▶ [ASSIGNED TASK] Every record below must be returned exactly as it was received.

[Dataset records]

____________________

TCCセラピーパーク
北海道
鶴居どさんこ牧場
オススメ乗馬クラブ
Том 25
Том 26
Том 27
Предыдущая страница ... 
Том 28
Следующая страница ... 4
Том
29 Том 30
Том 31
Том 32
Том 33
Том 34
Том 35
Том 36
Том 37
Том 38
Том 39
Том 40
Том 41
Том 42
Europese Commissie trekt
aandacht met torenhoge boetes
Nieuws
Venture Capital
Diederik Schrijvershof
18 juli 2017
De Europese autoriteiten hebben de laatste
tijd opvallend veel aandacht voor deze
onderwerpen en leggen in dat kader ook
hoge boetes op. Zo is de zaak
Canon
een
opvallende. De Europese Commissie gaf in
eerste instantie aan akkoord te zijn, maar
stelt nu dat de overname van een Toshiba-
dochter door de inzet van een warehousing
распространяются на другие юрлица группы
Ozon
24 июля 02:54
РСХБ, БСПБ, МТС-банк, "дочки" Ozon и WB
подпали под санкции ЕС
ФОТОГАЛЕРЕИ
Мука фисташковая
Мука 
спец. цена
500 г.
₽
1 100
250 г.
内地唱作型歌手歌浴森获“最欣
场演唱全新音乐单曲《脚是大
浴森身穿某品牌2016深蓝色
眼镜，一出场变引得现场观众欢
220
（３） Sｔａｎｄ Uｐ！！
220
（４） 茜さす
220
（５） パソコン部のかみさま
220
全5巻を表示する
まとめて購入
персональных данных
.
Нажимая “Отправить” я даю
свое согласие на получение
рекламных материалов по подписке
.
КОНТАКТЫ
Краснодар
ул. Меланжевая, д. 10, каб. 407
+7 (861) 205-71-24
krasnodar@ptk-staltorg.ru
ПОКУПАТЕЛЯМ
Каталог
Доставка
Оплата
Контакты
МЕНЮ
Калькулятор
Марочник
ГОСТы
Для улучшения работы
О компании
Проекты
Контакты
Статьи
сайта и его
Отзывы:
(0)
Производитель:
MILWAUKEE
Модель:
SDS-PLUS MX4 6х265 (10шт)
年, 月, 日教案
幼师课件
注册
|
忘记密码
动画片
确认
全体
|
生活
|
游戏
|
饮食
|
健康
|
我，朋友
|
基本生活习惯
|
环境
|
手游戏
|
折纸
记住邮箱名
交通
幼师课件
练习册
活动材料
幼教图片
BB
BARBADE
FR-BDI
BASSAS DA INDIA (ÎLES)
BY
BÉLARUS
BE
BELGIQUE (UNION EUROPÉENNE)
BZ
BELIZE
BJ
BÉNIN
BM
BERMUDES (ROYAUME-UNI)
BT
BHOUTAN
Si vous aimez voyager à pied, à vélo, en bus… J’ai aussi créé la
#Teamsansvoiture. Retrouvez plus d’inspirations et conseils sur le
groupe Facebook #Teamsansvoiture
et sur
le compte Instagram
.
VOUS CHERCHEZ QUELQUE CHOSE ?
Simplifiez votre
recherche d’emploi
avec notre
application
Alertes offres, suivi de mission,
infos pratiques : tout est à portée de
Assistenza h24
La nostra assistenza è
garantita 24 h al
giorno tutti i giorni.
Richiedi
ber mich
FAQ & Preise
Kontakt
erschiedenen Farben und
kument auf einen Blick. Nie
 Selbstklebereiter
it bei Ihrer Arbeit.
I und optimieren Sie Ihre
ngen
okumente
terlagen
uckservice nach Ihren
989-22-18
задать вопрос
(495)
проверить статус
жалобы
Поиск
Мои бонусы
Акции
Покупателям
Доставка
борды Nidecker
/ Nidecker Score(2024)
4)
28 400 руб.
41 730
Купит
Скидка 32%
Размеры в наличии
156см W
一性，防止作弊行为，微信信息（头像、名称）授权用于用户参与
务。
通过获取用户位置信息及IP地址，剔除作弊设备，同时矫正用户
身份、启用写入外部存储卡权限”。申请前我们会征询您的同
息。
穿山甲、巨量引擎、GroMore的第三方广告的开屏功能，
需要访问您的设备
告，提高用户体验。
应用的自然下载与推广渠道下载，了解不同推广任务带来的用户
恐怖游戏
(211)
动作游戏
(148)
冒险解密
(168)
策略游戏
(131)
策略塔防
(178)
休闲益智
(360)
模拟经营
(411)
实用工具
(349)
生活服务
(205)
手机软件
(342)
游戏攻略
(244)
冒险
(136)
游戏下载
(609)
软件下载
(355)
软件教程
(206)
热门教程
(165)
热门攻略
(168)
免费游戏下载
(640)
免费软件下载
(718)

____________________

▶ [ANSWER SECTION]
TCCセラピーパーク
北海道
鶴居どさんこ牧場
オススメ乗馬クラブ
Том 25
Том 26
Том 27
Предыдущая страница ... 
Том 28
Следующая страница ... 4
Том
29 Том 30
Том 31
Том 32
Том 33
Том 34
Том 35
Том 36
Том 37
Том 38
Том 39
Том 40
Том 41
Том 42
Europese Commissie trekt
aandacht met torenhoge boetes
Nieuws
Venture Capital
Diederik Schrijvershof
18 juli 2017
De Europese autoriteiten hebben de laatste
tijd opvallend veel aandacht voor deze
onderwerpen en leggen in dat kader ook
hoge boetes op. Zo is de zaak
Canon
een
opvallende. De Europese Commissie gaf in
eerste instantie aan akkoord te zijn, maar
stelt nu dat de overname van een Toshiba-
dochter door de inzet van een warehousing
распространяются на другие юрлица группы
Ozon
24 июля 02:54
РСХБ, БСПБ, МТС-банк, "дочки" Ozon и WB
подпали под санкции ЕС
ФОТОГАЛЕРЕИ
Мука фисташковая
Мука 
спец. цена
500 г.
₽
1 100
250 г.
内地唱作型歌手歌浴森获“最欣
场演唱全新音乐单曲《脚是大
浴森身穿某品牌2016深蓝色
眼镜，一出场变引得现场观众欢
220
（３） Sｔａｎｄ Uｐ！！
220
（４） 茜さす
220
（５） パソコン部のかみさま
220
全5巻を表示する
まとめて購入
персональных данных
.
Нажимая “Отправить” я даю
свое согласие на получение
рекламных материалов по подписке
.
КОНТАКТЫ
Краснодар
ул. Меланжевая, д. 10, каб. 407
+7 (861) 205-71-24
krasnodar@ptk-staltorg.ru
ПОКУПАТЕЛЯМ
Каталог
Доставка
Оплата
Контакты
МЕНЮ
Калькулятор
Марочник
ГОСТы
Для улучшения работы
О компании
Проекты
Контакты
Статьи
сайта и его
Отзывы:
(0)
Производитель:
MILWAUKEE
Модель:
SDS-PLUS MX4 6х265 (10шт)
年, 月, 日教案
幼师课件
注册
|
忘记密码
动画片
确认
全体
|
生活
|
游戏
|
饮食
|
健康
|
我，朋友
|
基本生活习惯
|
环境
|
手游戏
|
折纸
记住邮箱名
交通
幼师课件
练习册
活动材料
幼教图片
BB
BARBADE
FR-BDI
BASSAS DA INDIA (ÎLES)
BY
BÉLARUS
BE
BELGIQUE (UNION EUROPÉENNE)
BZ
BELIZE
BJ
BÉNIN
BM
BERMUDES (ROYAUME-UNI)
BT
BHOUTAN
Si vous aimez voyager à pied, à vélo, en bus… J’ai aussi créé la
#Teamsansvoiture. Retrouvez plus d’inspirations et conseils sur le
groupe Facebook #Teamsansvoiture
et sur
le compte Instagram
.
VOUS CHERCHEZ QUELQUE CHOSE ?
Simplifiez votre
recherche d’emploi
avec notre
application
Alertes offres, suivi de mission,
infos pratiques : tout est à portée de
Assistenza h24
La nostra assistenza è
garantita 24 h al
giorno tutti i giorni.
Richiedi
ber mich
FAQ & Preise
Kontakt
erschiedenen Farben und
kument auf einen Blick. Nie
 Selbstklebereiter
it bei Ihrer Arbeit.
I und optimieren Sie Ihre
ngen
okumente
terlagen
uckservice nach Ihren
989-22-18
задать вопрос
(495)
проверить статус
жалобы
Поиск
Мои бонусы
Акции
Покупателям
Доставка
борды Nidecker
/ Nidecker Score(2024)
4)
28 400 руб.
41 730
Купит
Скидка 32%
Размеры в наличии
156см W
一性，防止作弊行为，微信信息（头像、名称）授权用于用户参与
务。
通过获取用户位置信息及IP地址，剔除作弊设备，同时矫正用户
身份、启用写入外部存储卡权限”。申请前我们会征询您的同
息。
穿山甲、巨量引擎、GroMore的第三方广告的开屏功能，
需要访问您的设备
告，提高用户体验。
应用的自然下载与推广渠道下载，了解不同推广任务带来的用户
恐怖游戏
(211)
动作游戏
(148)
冒险解密
(168)
策略游戏
(131)
策略塔防
(178)
休闲益智
(360)
模拟经营
(411)
实用工具
(349)
生活服务
(205)
手机软件
(342)
游戏攻略
(244)
冒险
(136)
游戏下载
(609)
软件下载
(355)
软件教程
(206)
热门教程
(165)
热门攻略
(168)
免费游戏下载
(640)
免费软件下载
(718)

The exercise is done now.